L’intervista «Bisogna essere sinceri.
Certe volte è un po’ difficile interpretare correttamente le parole del Santo Padre».
No, per carità, nessuna polemica.
Il professor Giuseppe De Rita è da sempre un cattolico molto attento e consapevole: quindi osservante e molto rispettoso ma anche abituato ad esprimere il suo parere con molta tranquillità e libertà intellettuale.
In che senso difficile, professore? «Perché parliamo del Pontefice della Chiesa universale.
Ed è complicato capire se si riferisca all’intero pianeta o alla crisi della civiltà occidentale, all’Africa sub-sahariana o alla vecchia Europa, o addirittura alla nostra Italia».
Fatto sta, professore, che Benedetto XVI ha proposto una riflessione sulla necessità di cambiare i nostri stili di vita…
«Come non dargli ragione? Lui stesso deve essersi reso conto di aver messo un po’ tutto in quell’elenco.
La fame, lo squilibrio tra poveri e ricchi, la carenza delle materie prime nel Pianeta, l’emergenza ecologica.
È il fascino di questi discorsi.
Ed è, insieme, il loro limite.
Cioè il non fermarsi di volta in volta su un punto, uno solo…
Mi pare chiaro che siamo tutti chiamati a mutare il modo di vivere, di modificare i consumi.

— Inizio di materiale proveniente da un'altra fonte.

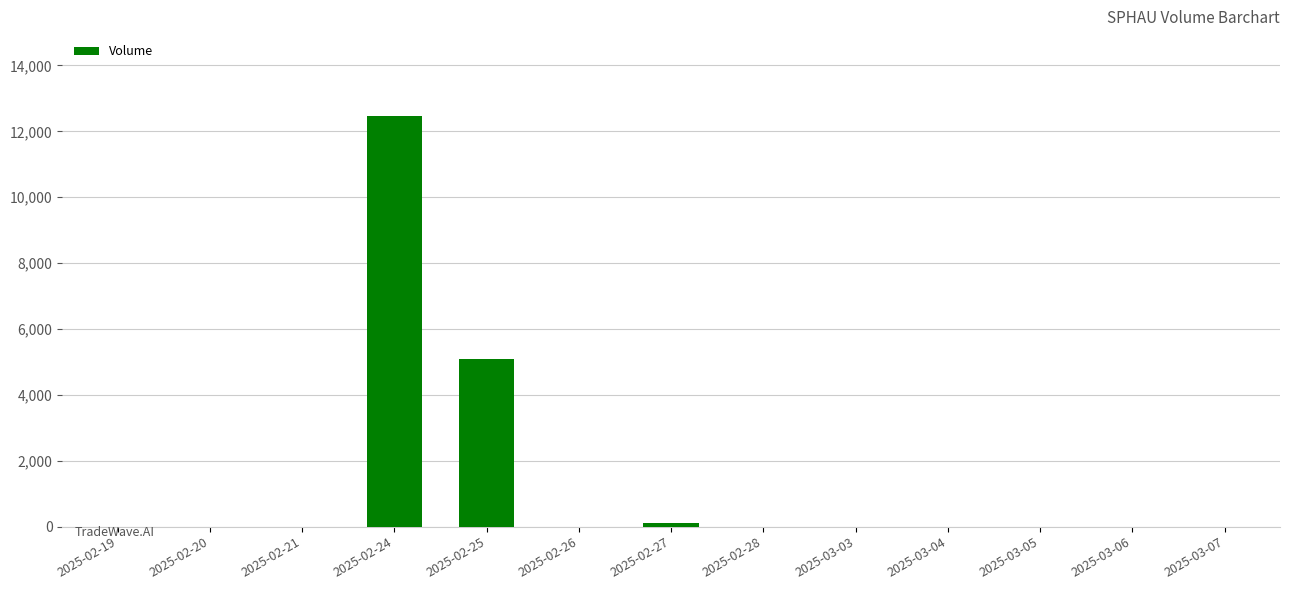

What is the change in value from 2025-02-24 to 2025-03-03?

-12460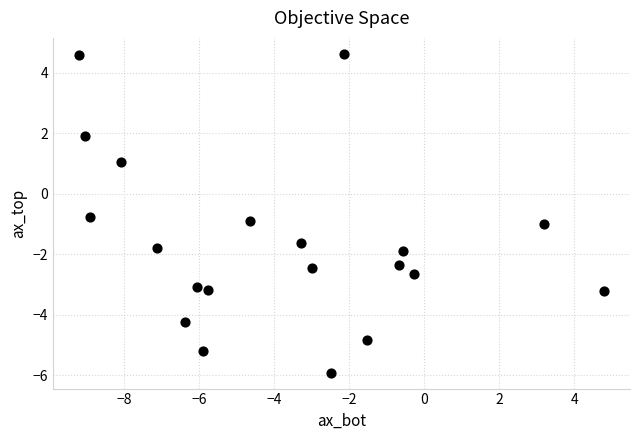

What is the range of X values (max minus min)?

14.0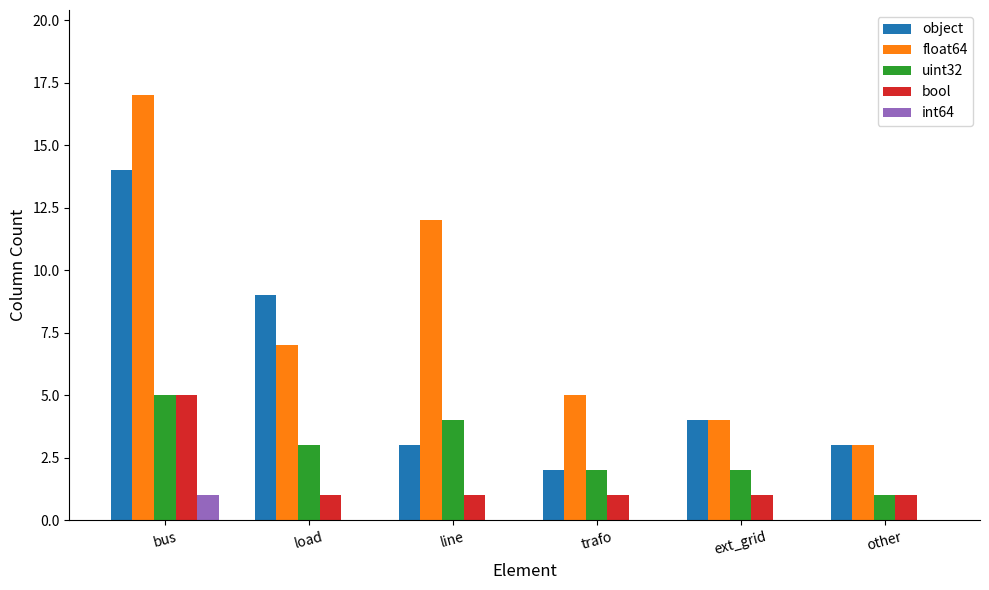

At which label does float64 reach its peak?

bus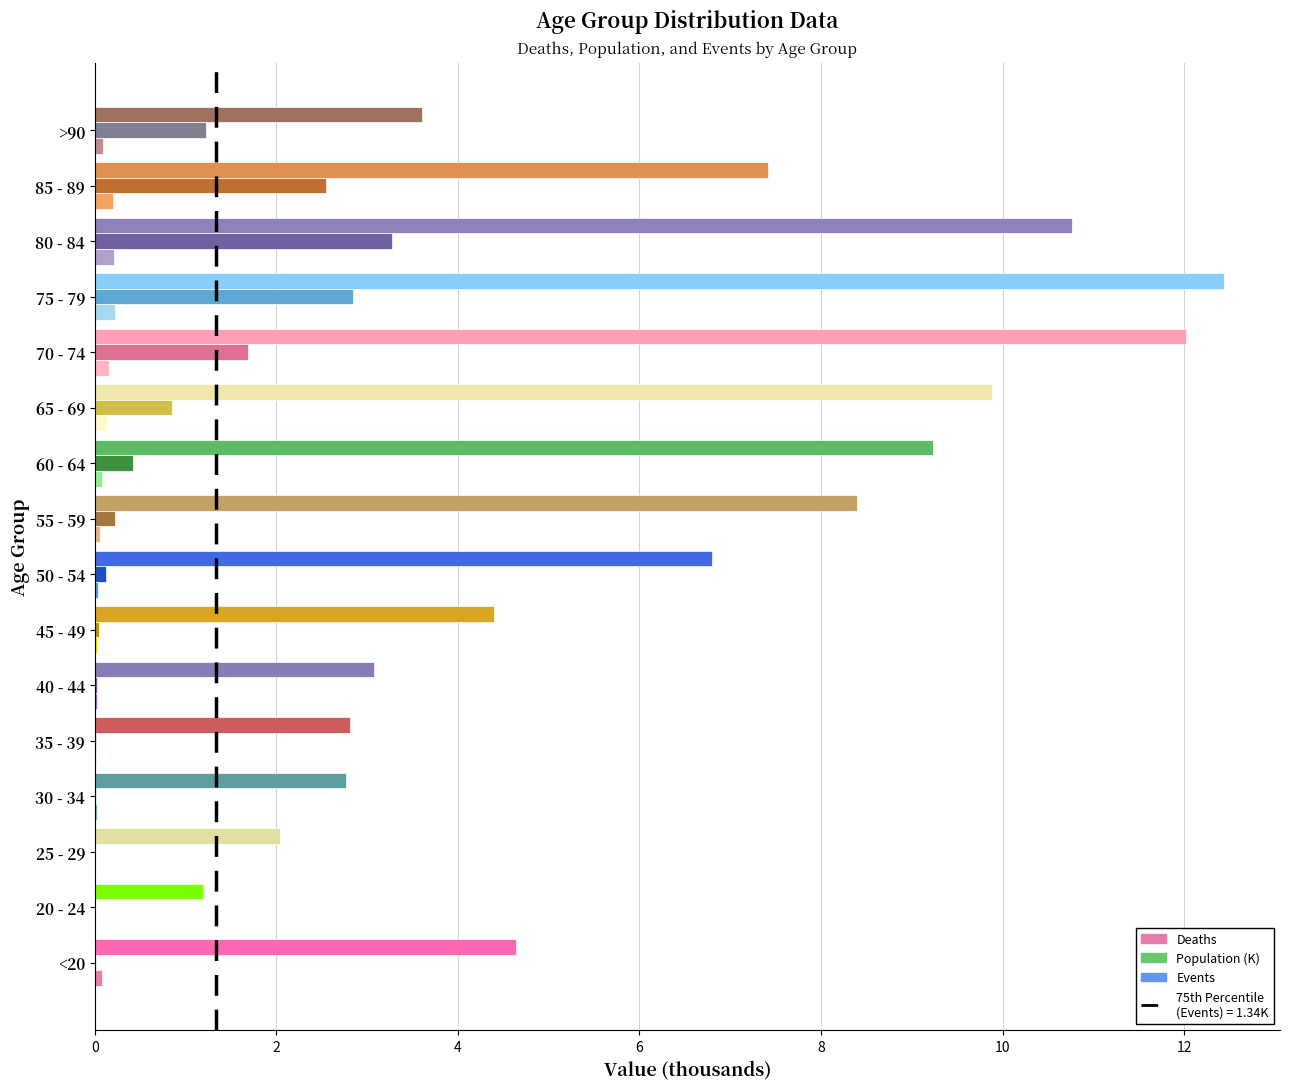

Reading right to left, transcribe all the data shown in this chart.

Deaths: 0.1	0.2	0.2	0.2	0.2	0.1	0.1	0.1	0.0	0.0	0.0	0.0	0.0	0.0	0.0	0.1
Population: 3.6	7.4	10.8	12.4	12.0	9.9	9.2	8.4	6.8	4.4	3.1	2.8	2.8	2.0	1.2	4.6
Events: 1.2	2.5	3.3	2.8	1.7	0.8	0.4	0.2	0.1	0.0	0.0	0.0	0.0	0.0	0.0	0.0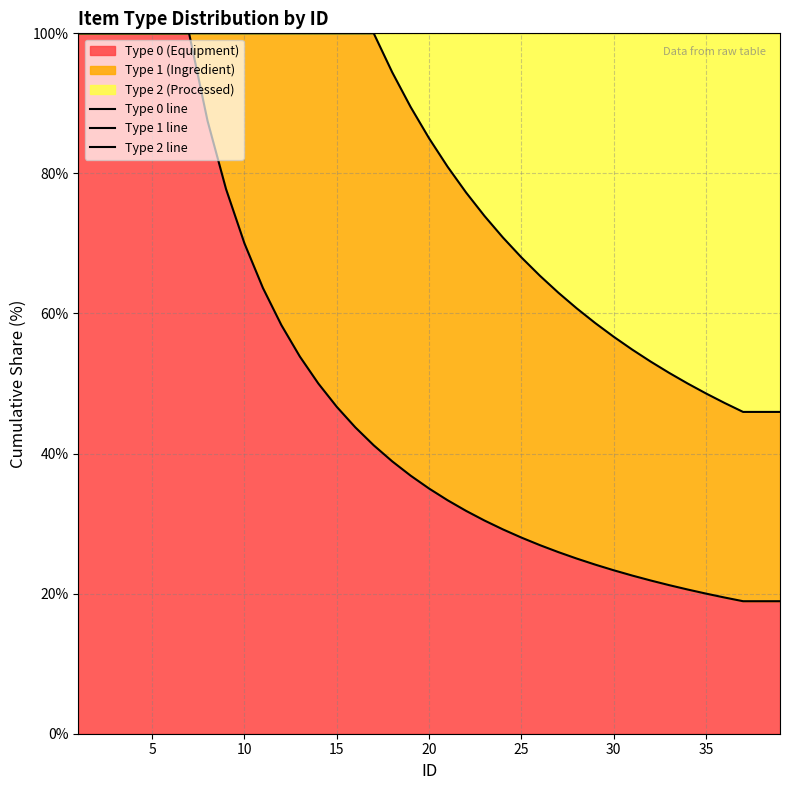

What is the average value of the Type 0 line series?

47.8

La crisi è evidente a chiunque.
Così come è chiaro che non si può continuare a consumare nel modo che abbiamo conosciuto per decenni» In questo quadro il Pontefice insiste su un punto: la rivalutazione dell’agricoltura «non in senso nostalgico ma come risorsa del futuro».
Lei, professor De Rita, pensa che sia un’esortazione realizzabile in un mondo come il nostro? «Guardi, qui mi piacerebbe soffermarmi sul caso italiano.
Il nostro è stato un Paese per secoli a tradizione agricola.
Ma ora non si può ragionevolmente immaginare un ritorno a un mondo che non c’è più.
L’agricoltura funziona, in una realtà contemporanea come quella italiana, quando si intreccia con altri tre mondi.
Cioè con la stessa industria, e allora abbiamo l’agro-industria, uno dei settori di eccellenza dell’Italia.
Quando si collega al turismo, ed eccoci all’agri-turismo, che si è ormai sviluppato ovunque, dai masi nel Trentino alle masserie pugliesi».
Infine, sottolinea De Rita, c’è un’altra realtà: «Quel tipo di agricoltura che si intreccia con la realtà urbana.
Parlo delle coltivazioni curate dai pendolari, dai pensionati che hanno comprato un piccolo terreno e lo coltivano.
Come si vede osservando queste tre diramazioni, se si dice “agricoltura” in Italia non si indica più una zona economica composta da poveracci e da emarginati sociali.
Forse, qualche difficoltà possono averla quei coltivatori a lungo “protetti” dagli incentivi dell’Unione Europea.
Ma non è una realtà così corposa da trasformarsi in fenomeno sociale».
Una piccola pausa: «Certo, se l’analisi del Papa va poi applicata, come dicevo, a quelle aree africane semidesertiche dove l’agricoltura è una necessità primaria ma stenta, per ragioni climatiche e geologiche, a sfamare le popolazioni, il discorso cambia radicalmente…» Un dubbio.
Il richiamo dell’Angelus di ieri non svela forse quell’antico sospetto con cui la Chiesa sembra aver guardato per decenni alla civiltà industriale? Non c’è veramente il rimpianto per il mondo agricolo regolato da leggi morali precise? «Ritengo che a pensarla così sia rimasto solo qualche parroco in pensione novantacinquenne di chissà quale piccolo paese….
In realtà mi pare che dalle parole del Santo Padre emerga un’altra questione.
Cioè che la Chiesa vede concludersi un mondo “certo”, sicuro, cioè il grande sviluppo legato all’industria così come l’abbiamo conosciuta.
E di conseguenza si interroga sulla nuova zona di incertezza sociale costituita oggi da un terziario dove inevitabilmente vince il personalismo e la soggettività.
Ed è in quell’area che affondano le radici del relativismo contemporaneo e quindi della secolarizzazione.
Lì tutto diventa opinabile…
E la Chiesa, giustamente, si preoccupa».